Textauszug
● ● ● ● ●

Genozid und Femizid an der ezidischen Gemeinschaft

Die Bundesanwaltschaft hat am Dienstag aufgrund von Haftbefehlen des Ermittlungsrichters des Bundesgerichtshofs vom 19. März 2024 die irakischen Staatsangehörigen Twana H. S. und Asia R. A. in Regensburg und im Landkreis Roth durch Beamt:innen des Bundeskriminalamts festnehmen lassen. Wie die Bundesanwaltschaft mitteilt, sind die Beschuldigten des Völkermordes, des Verbrechens gegen die Menschlichkeit sowie des Kriegsverbrechens gegen Personen nach Völkerstrafgesetzbuch (VStGB) dringend verdächtig. In diesem Zusammenhang wird ihnen auch die Mitgliedschaft in der ausländischen terroristischen Vereinigung „Islamischer Staat“ (IS) nach §§129a/b StGB vorgeworfen. Beide befinden sich in Untersuchungshaft.

Laut der Mitteilung der Bundesanwaltschaft wird den Beschuldigten in den Haftbefehlen folgender Sachverhalt zur Last gelegt:

„Twana H. S. und Asia R. A. waren nach islamischem Recht verheiratet und gehörten zwischen Oktober 2015 bis Dezember 2017 im Irak sowie in Syrien der ausländischen terroristischen Vereinigung ,Islamischer Staat' (IS) als Mitglieder an. Sie hielten sich spätestens seit Ende 2015 ein damals fünfjähriges sowie ab Oktober 2017 ein weiteres, damals zwölfjähriges jesidisches Mädchen als Sklavinnen. Twana H. S. vergewaltigte beide Kinder mehrfach. Asia R. A. richtete dafür das Zimmer her und schminkte eines der Mädchen. Zudem beuteten die Beschuldigten die Sklavinnen wirtschaftlich aus, indem sie diese unentwegt zur Hausarbeit und Kinderbetreuung heranzogen. Die Ausübung ihrer eigenen Religion war den Mädchen untersagt; stattdessen mussten sie nach den Vorgaben der Beschuldigten islamische Gebete und Glaubensregeln befolgen. Auf vermeintliche Verfehlungen der Kinder reagierten die Beschuldigten mit harscher körperlicher Gewalt. Bei einer Gelegenheit schlug Twana H. S. das ältere Mädchen mit einem Besenstiel. Asia R. A. verbrühte die Hand des jüngeren Mädchens mit heißem Wasser und zwang beide Kinder wiederholt zur Bestrafung, für jeweils eine halbe Stunde auf einem Bein zu stehen. Vor ihrer Ausreise aus Syrien im November 2017 reichten die Beschuldigten die Mädchen an andere IS-Mitglieder weiter. Dies alles diente dem erklärten Ziel des IS, den jesidischen Glauben zu vernichten.“

Am 3. August 2014 überfiel der IS die Şengal-Region im Irak mit dem Ziel, eine der ältesten Religionsgemeinschaften auszulöschen: Die Ezidinnen und Eziden. Durch systematische Massakrierung, Vergewaltigung, Folterung, Vertreibung, Versklavung von Mädchen und Frauen und der Zwangsrekrutierung von Jungen als Kindersoldaten erlebte die ezidische Gemeinschaft den 74. Völkermord in ihrer Geschichte. Etwa 10.000 Menschen fielen jüngeren Schätzungen nach Massakern zum Opfer, mehr als 400.000 weitere wurden aus ihrer Heimat vertrieben. Über 7.000 Frauen und Kinder wurden verschleppt, bis heute werden 2.500 von ihnen vermisst. Daher stellt dieser Genozid in seiner Form zugleich auch einen Femizid dar.

● ● ● ● ●

Vorliegende Daten
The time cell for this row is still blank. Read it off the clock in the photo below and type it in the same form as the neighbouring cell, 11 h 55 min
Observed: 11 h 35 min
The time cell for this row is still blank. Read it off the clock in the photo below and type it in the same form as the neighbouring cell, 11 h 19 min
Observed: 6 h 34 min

● ● ● ● ●

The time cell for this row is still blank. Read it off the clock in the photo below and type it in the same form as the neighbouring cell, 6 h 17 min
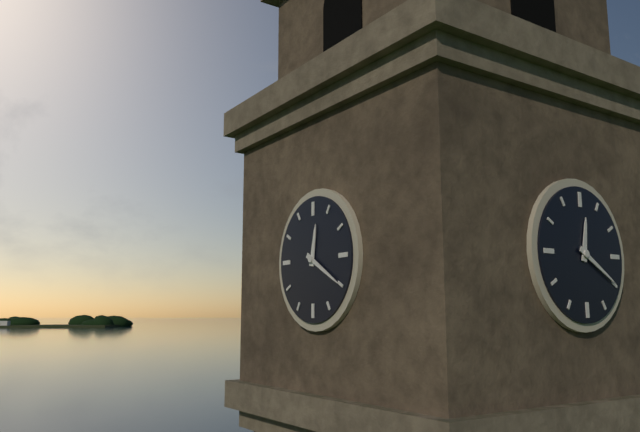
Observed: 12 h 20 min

● ● ● ● ●

Aufgaben
(1) Gib aus dem Textauszug über den Völkermord an der ezidischen Gemeinschaft den Abschnitt wortgetreu wieder. Beginne bei den Worten „Genozid und Femizid“ und höre nach „sich in Untersuchungshaft.“ auf.
(2) An welchem Datum überfiel der IS laut dem Textauszug die Şengal-Region im Irak?

Antworten
(1)
Genozid und Femizid an der ezidischen Gemeinschaft

Die Bundesanwaltschaft hat am Dienstag aufgrund von Haftbefehlen des Ermittlungsrichters des Bundesgerichtshofs vom 19. März 2024 die irakischen Staatsangehörigen Twana H. S. und Asia R. A. in Regensburg und im Landkreis Roth durch Beamt:innen des Bundeskriminalamts festnehmen lassen. Wie die Bundesanwaltschaft mitteilt, sind die Beschuldigten des Völkermordes, des Verbrechens gegen die Menschlichkeit sowie des Kriegsverbrechens gegen Personen nach Völkerstrafgesetzbuch (VStGB) dringend verdächtig. In diesem Zusammenhang wird ihnen auch die Mitgliedschaft in der ausländischen terroristischen Vereinigung „Islamischer Staat“ (IS) nach §§129a/b StGB vorgeworfen. Beide befinden sich in Untersuchungshaft.

(2) Am 3. August 2014.